More than two-thirds of Australia’s population live in our capital cities, and this number is increasing every day. While many people are attracted to the bright lights of the big cities, there are also numerous downsides, including traffic congestion, pollution and higher living costs. For Professor Andrew Vann, there’s no comparison: he simply loves living in regional New South Wales. “I think we just have a much better standard of life in regional communities,” he explains.

Originally from the UK, Andrew moved to Australia in 1996 and has spent the past seven years living and working in Bathurst as Vice-Chancellor and President at Charles Sturt University (CSU). “I do love Sydney, but I would much rather live in Bathurst because you don’t have the traffic or expensive housing,” he adds.

With more than 43,000 students and campuses in Bathurst, Albury-Wodonga, Canberra, Dubbo, Goulburn, Orange, Parramatta, Port Macquarie and Wagga Wagga, CSU is Australia’s largest regional university. Andrew believes regional universities have many advantages for students. “It’s much more cost-effective to study in regional areas compared with the big cities,” he points out.

“As Sydney and Melbourne become more congested, I think people are starting to look around and say, ‘There must be a better place to live.’ So we’re starting to see people exit the big cities and look for a different lifestyle in regional cities.”

Regional universities also offer a greater sense of community and a more intimate learning environment. Andrew says many CSU students previously attended a bigger university but looked for an alternative due to feeling like a small cog in a big mechanism.

“It’s very typical for our students to say, ‘We actually know our lecturers’ names and they know ours.’ With us, they feel more like individuals rather than just a number,” he says. “A lot of people haven’t been to our communities, but they are amazing places to live with incredible people in them.”

With a strong focus on serving the needs of local communities, CSU aims to support economic growth in each of the regional cities where its campuses are located. “They are all growth hotspots in the New South Wales Regional Development Framework, so we try to align ourselves with local councils, state government priorities and industry groups so that we can create jobs and employment growth,” Andrew says. “We’re building a better future for all those regional cities.”

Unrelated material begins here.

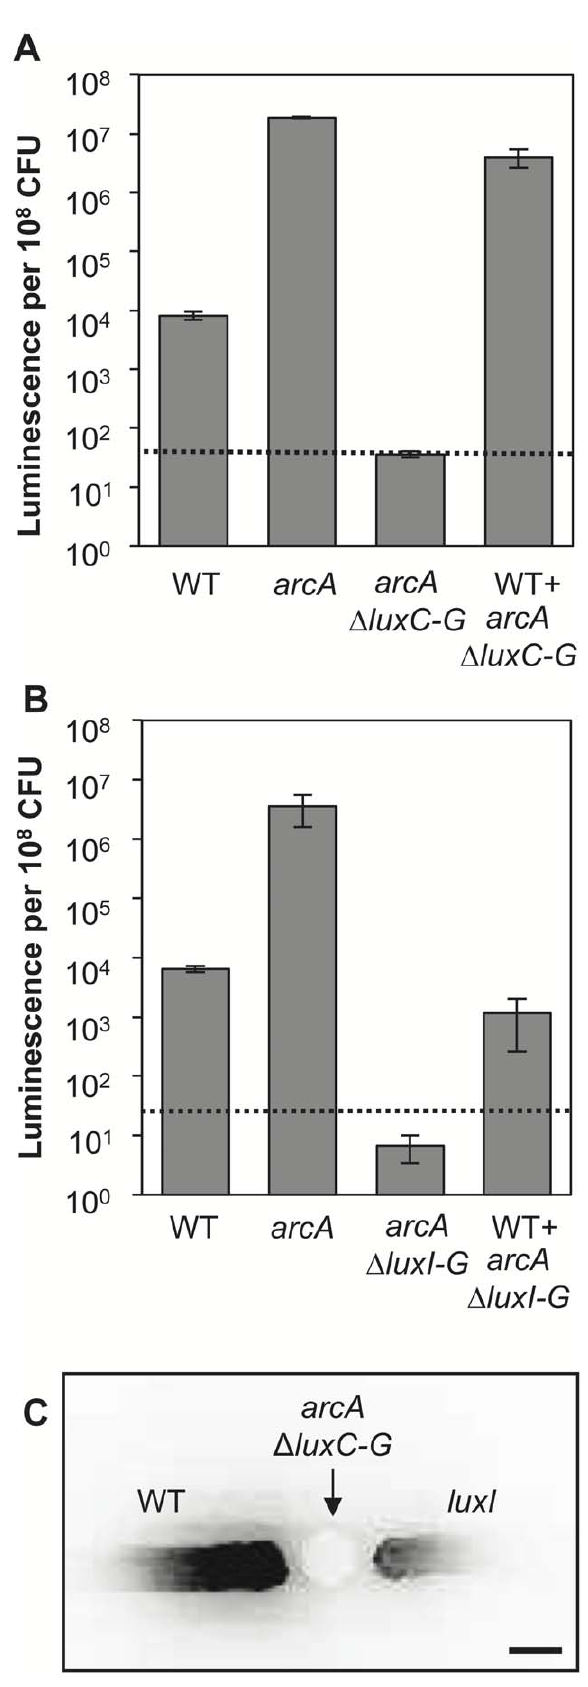
Figure 4. Inter-strain bioluminescence induction in mixed and spatially separated arcA + and arcA mutant cells. Wild-type cells were mixed with either the dark arcA D luxCDABEG strain (JB33) able to produce 3OC6 (A) or the dark arcA D luxICDABEG strain (ANS6) lacking the luxI 3OC6 synthase gene (B). Wild-type and arcA mutant cultures and co-cultures were grown in SWTO broth in duplicate aerobic shake flasks to peak luminescence. A sample was removed and dilution plated to determine the CFU ml 2 1 and the percent of wild-type cells in each co-culture (52% for A, 68% for B). Luminescence values are presented as luminescence per 10 8 CFU. Luminescence values presented for co- cultures are luminescence per 10 8 wild-type CFU. (C) Cultures of wild type or the luxI mutant were streaked onto SWTO agar plates next to spotted culture of the dark arcA D luxCDABEG strain (JB33) able to produce 3OC6. Inoculated plates were incubated at room temperature overnight and negative images of bioluminescence were captured with a BioRad Fluor-S MultiImager. Scale bar indicates approximately 5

Andrew points to CSU’s Port Macquarie campus as an example of the educational institution integrating itself with the local community. Stage one of the multimillion-dollar campus was opened in 2016, with two more stages planned to expand the campus to cater for 5,000 students by 2030. When stage two is complete in 2021, university and student spend is expected to boost the local economy by A$80 million per annum.

“We knew that was an under-served population and there was a lot of latent demand for higher education there that wasn’t being met. We’re just initiating phase two, where we’ll pretty much double the size of the campus. So it’s a real success story and it’s been done in partnership with the city, which is great,” Andrew enthuses.

From next year, the Port Macquarie campus will offer a Bachelor of Nursing, which will have flow-on benefits to the community. “It’s hugely important because about 75–80% of our allied health graduates go back and practise in regional areas. Regional cities like Port Macquarie, as well as more outlying areas, need basic medical services. If you don’t have the professionals on the ground, you can’t keep communities going, so it’s absolutely critical,” Andrew says.

“Our graduates roll up their sleeves and get on the frontline and make a difference at a really practical level every day.”

“We’re really focused on finding ways to support our communities to grow and be resilient for the future, and human capital is obviously an important part of that. A number of universities position themselves in terms of creating the next CEO of
a Fortune 500 company. We do have those graduates, but a lot of our graduates roll up their sleeves and get on the frontline and make a difference at a really practical level every day.”

The university also values its strong relationships with the traditional custodians of the land on which its campuses are located. “Most of our graduates will engage with Indigenous people in the future and if they don’t understand the Indigenous culture, they’re not going to be effective professionals,” Andrew points out.

For Andrew, the flip side of CSU being spread out over such a large regional area means that a great deal of his time is spent travelling between campuses.

“I do spend a lot of time on the road, but it’s beautiful country to travel through, so it’s not stressful. I think the main challenge is being able to be present for everyone in the university – and stay married,”
he laughs.

 

Study solutions

CSU recently refurbished its learning common space in Wagga Wagga and sought the assistance of TKD Architects for the project. “They did some fantastic work for us in terms of creating innovative study booths where students can work in small groups. Students have access to power, there’s coffee on tap, and they can hook up to screens,” Andrew says. “They’ve really helped us with that and we’re using them across just about all of our campuses.”

When he’s not on the road or dealing with paperwork, Andrew loves engaging with students and researchers. “Whenever I hear students tell me a story about what they’ve gained through being at university and how they’ve grown, any concerns I have about budgets or anything else just evaporates,” he smiles. “The researchers’ knowledge, passion and desire to make a difference is incredible. To be able to support that is a wonderful privilege, so I feel very blessed.”